Quote:
Originally Posted by JuanraG
Hello,
I am new to GNFS and I am trying to understand how the polynomial selection affects to the complexity of the whole algorithm.

Have you actually read any articles about how it works?
Polynomial selection affects the o(1) term in the L(N,c) function.
Quote:
I read that GNFS is fastest than MPQS for huge numbers because GNFS has to find smooth numbers of size about N^(1/d), being d the order of the polynomial.

You misread. Each relation consists of TWO smooth numbers. One of which is indeed about N(1/d). The other number
is about P^d where P is an 'average' coordinate for a lattice point. While N^1/d does reduce with increasing d, the other side
increases (even faster) as d increases. One finds a value of d such that the probability of both being smooth SIMULTANEOUSLY
is as large as possible.
You are also confusing "size" with "magnitude".
Try Google.
Quote:
I read also that finding a good polynomial is a time consuming operation, but I don't understand why is not enough for improve the speed of the algorithm the selection of a high value of d.

I explain this just above.
Quote:
My intuition says that with a polynomial with a very high d we will have to find small smooth numbers and this is much fast that finding smoth numbers of order N^(1/3), for example. Where is my error?

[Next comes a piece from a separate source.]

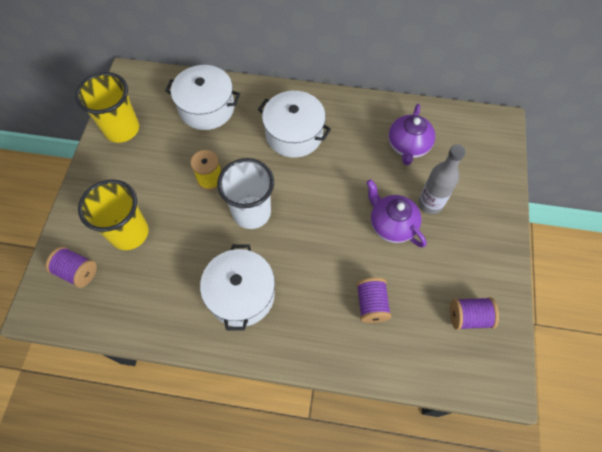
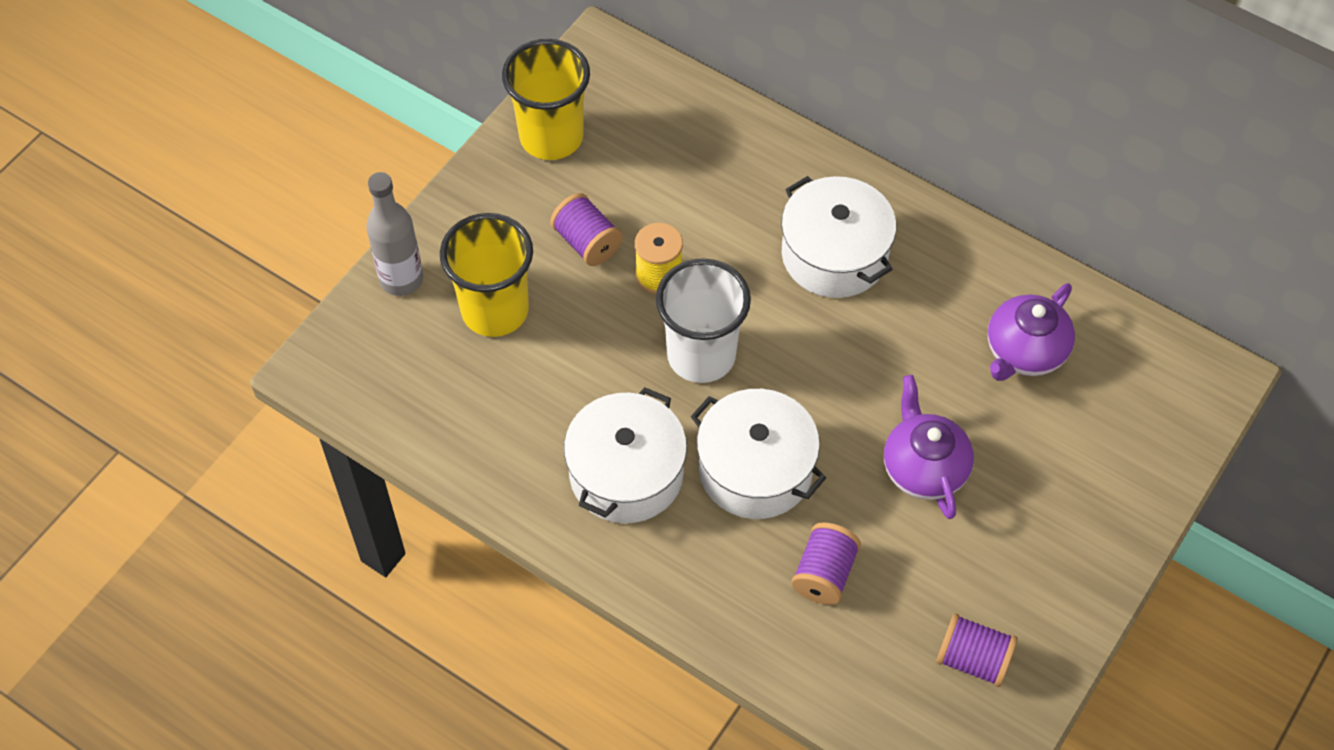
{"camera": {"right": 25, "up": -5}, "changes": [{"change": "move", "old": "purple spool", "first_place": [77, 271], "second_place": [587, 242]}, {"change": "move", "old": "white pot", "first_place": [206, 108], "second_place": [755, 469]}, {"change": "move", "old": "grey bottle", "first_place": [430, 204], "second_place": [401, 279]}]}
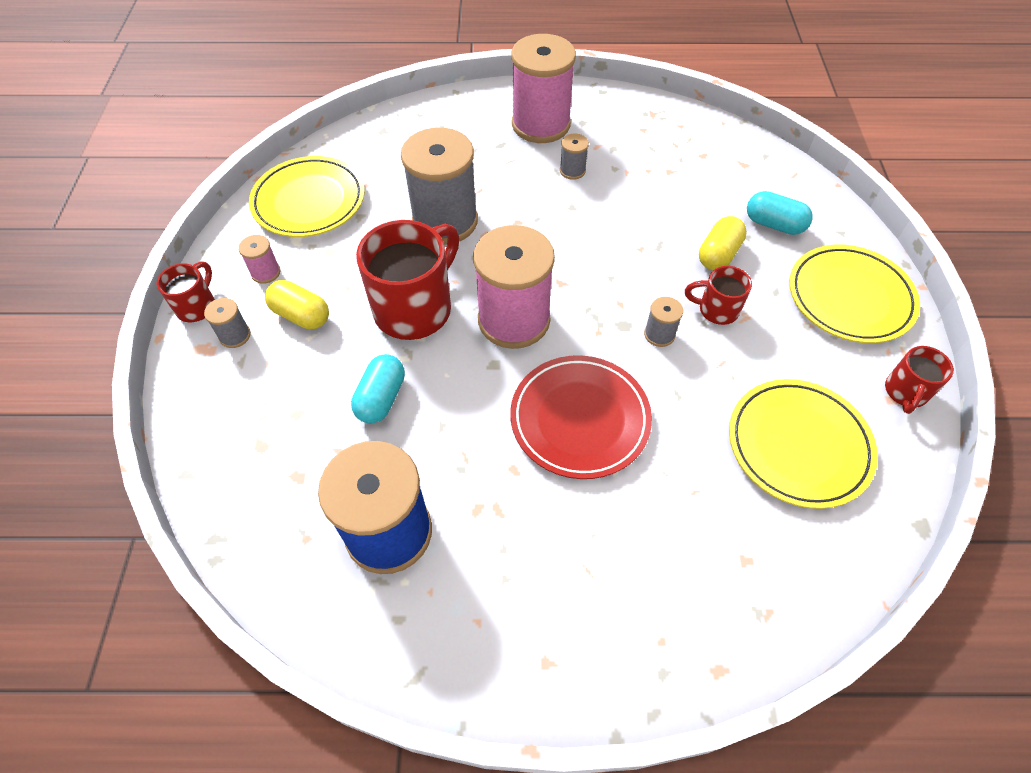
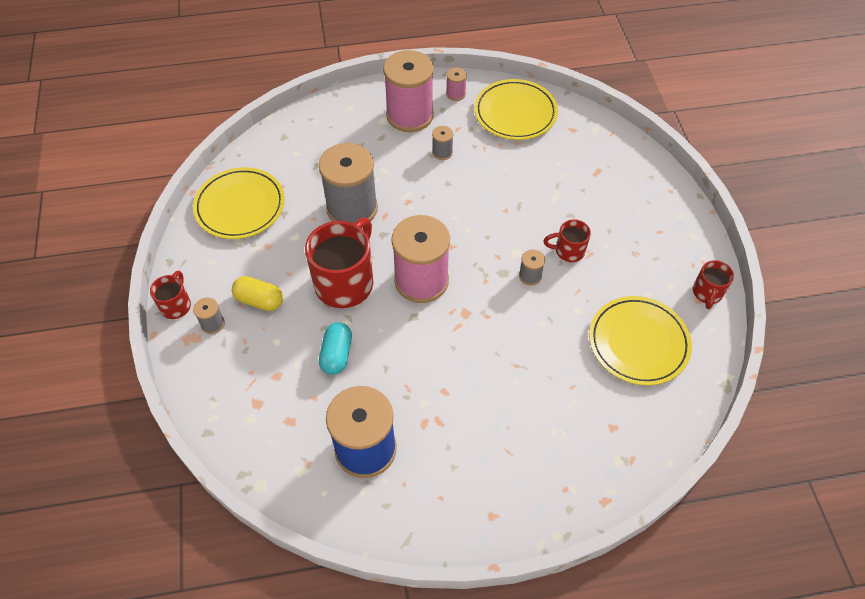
{"camera": {"right": -10, "up": 0}, "changes": [{"change": "delete", "old": "red plate", "first_place": [580, 419]}, {"change": "delete", "old": "yellow capsule", "first_place": [718, 254]}, {"change": "delete", "old": "turquoise capsule", "first_place": [774, 224]}, {"change": "move", "old": "pink spool", "first_place": [266, 272], "second_place": [456, 94]}, {"change": "move", "old": "yellow plate", "first_place": [850, 297], "second_place": [515, 113]}]}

Error #1: Assuming you know enough to HAVE an intuition. Classic Dunning and Kruger.
Error #2: Not understanding the algorithm.
Quote:
why is not possible build a fast GNFS with high d?

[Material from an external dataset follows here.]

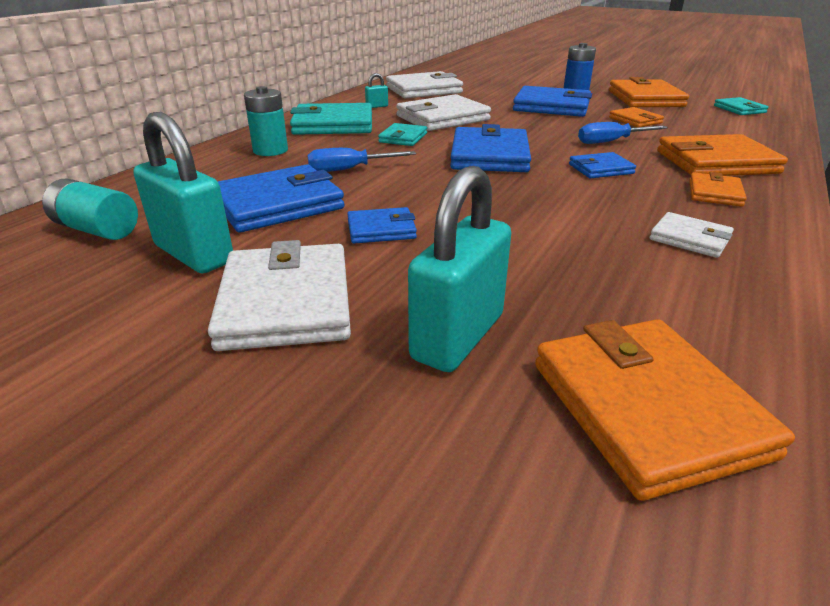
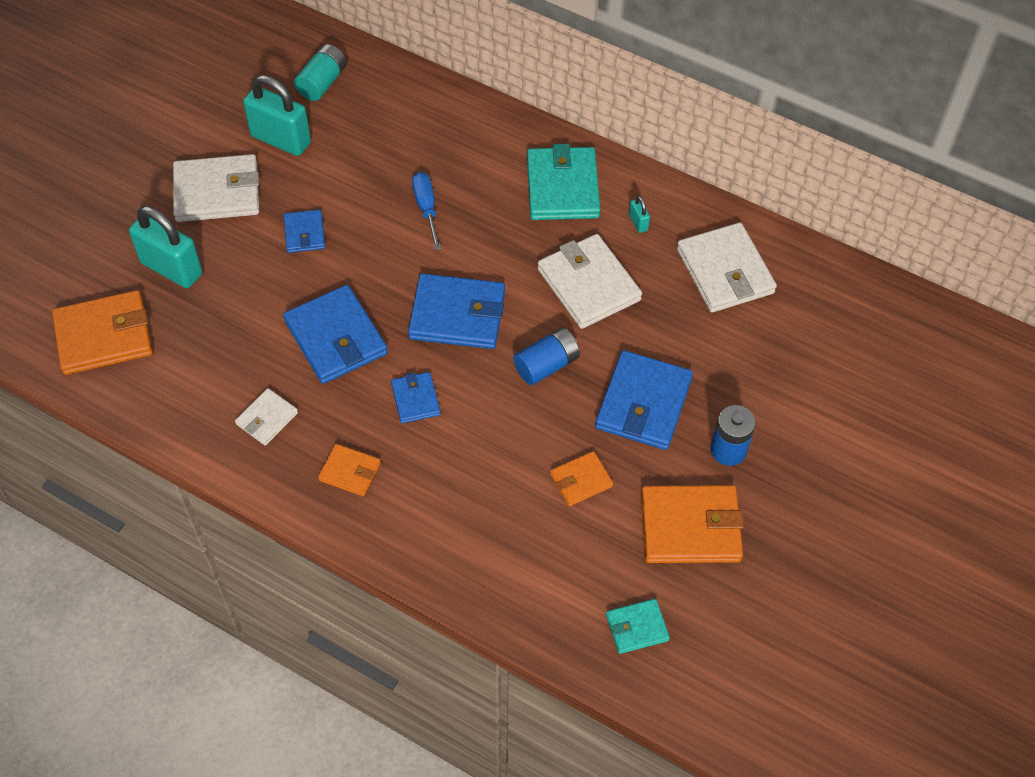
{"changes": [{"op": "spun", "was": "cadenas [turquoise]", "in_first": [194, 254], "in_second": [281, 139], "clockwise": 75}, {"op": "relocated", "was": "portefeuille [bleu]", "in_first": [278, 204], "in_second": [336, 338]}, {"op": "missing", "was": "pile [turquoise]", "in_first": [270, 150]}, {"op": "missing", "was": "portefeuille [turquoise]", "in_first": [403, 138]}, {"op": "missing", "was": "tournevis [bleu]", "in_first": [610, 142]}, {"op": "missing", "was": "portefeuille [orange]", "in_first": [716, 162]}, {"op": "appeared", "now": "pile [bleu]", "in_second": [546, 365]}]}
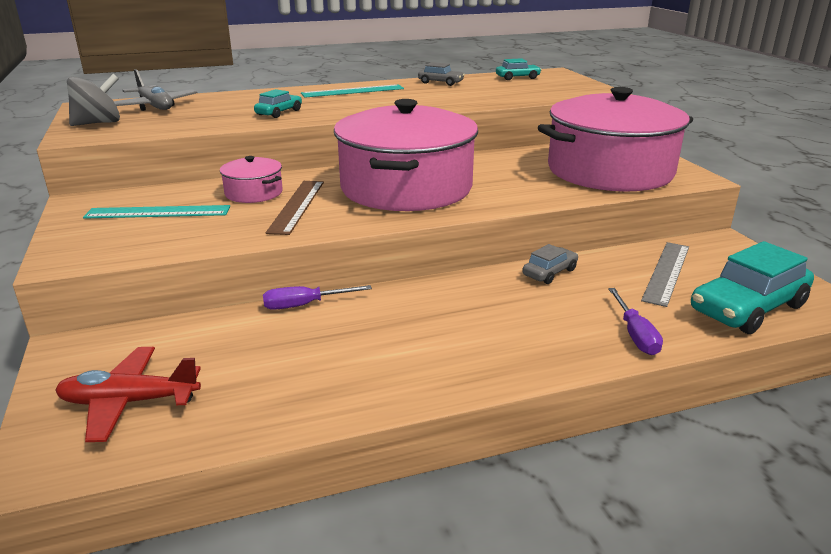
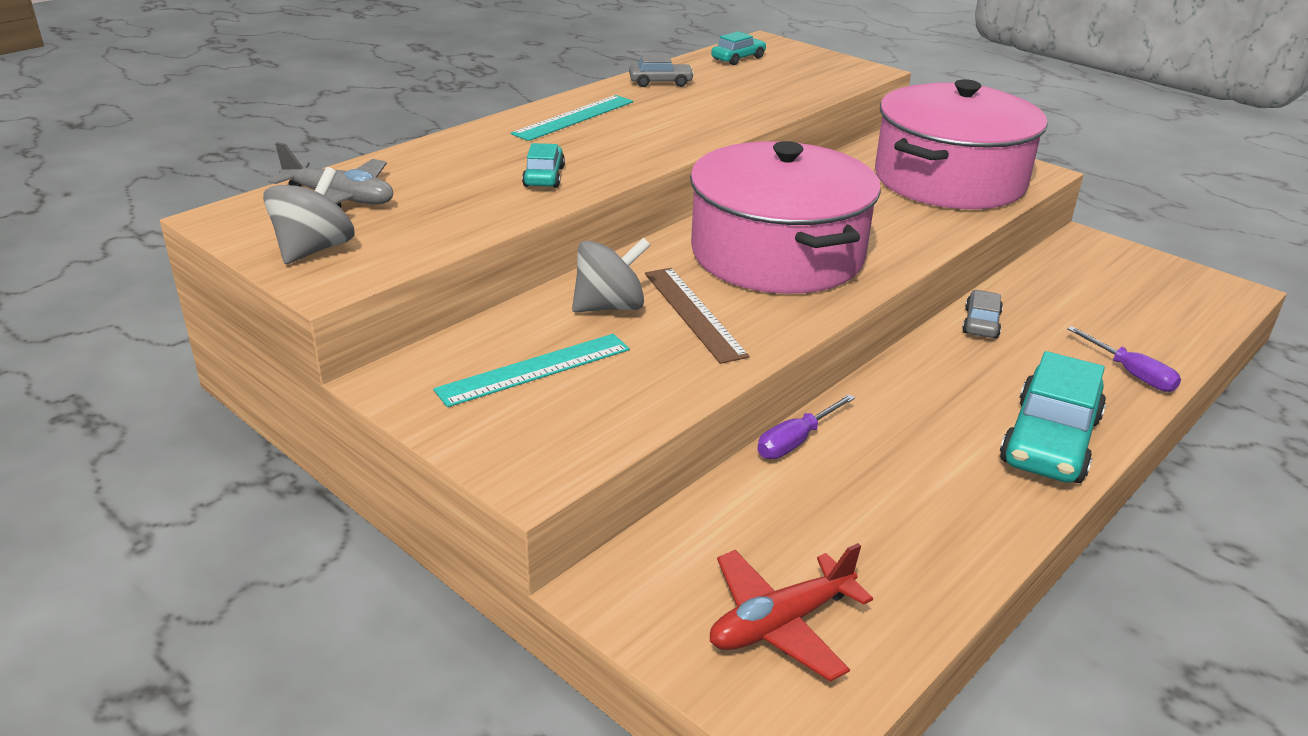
{"changes": [{"op": "exchanged", "was": "marmite [rose]", "now": "toupie [gris]", "in_first": [254, 193], "in_second": [610, 307]}, {"op": "missing", "was": "règle [gris]", "in_first": [666, 272]}, {"op": "relocated", "was": "voiture [turquoise]", "in_first": [748, 308], "in_second": [1050, 441]}]}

Who says that it isn't? The optimal d increases with N. One
wants large d for very large N.
The difficulty, of course, is that the amount of computation required for such N is beyond computer capabilities
for the immediate future.
May I suggest that before you return to this discussion that you actually read some articles
about how NFS works? There are some excellent surveys available on the net.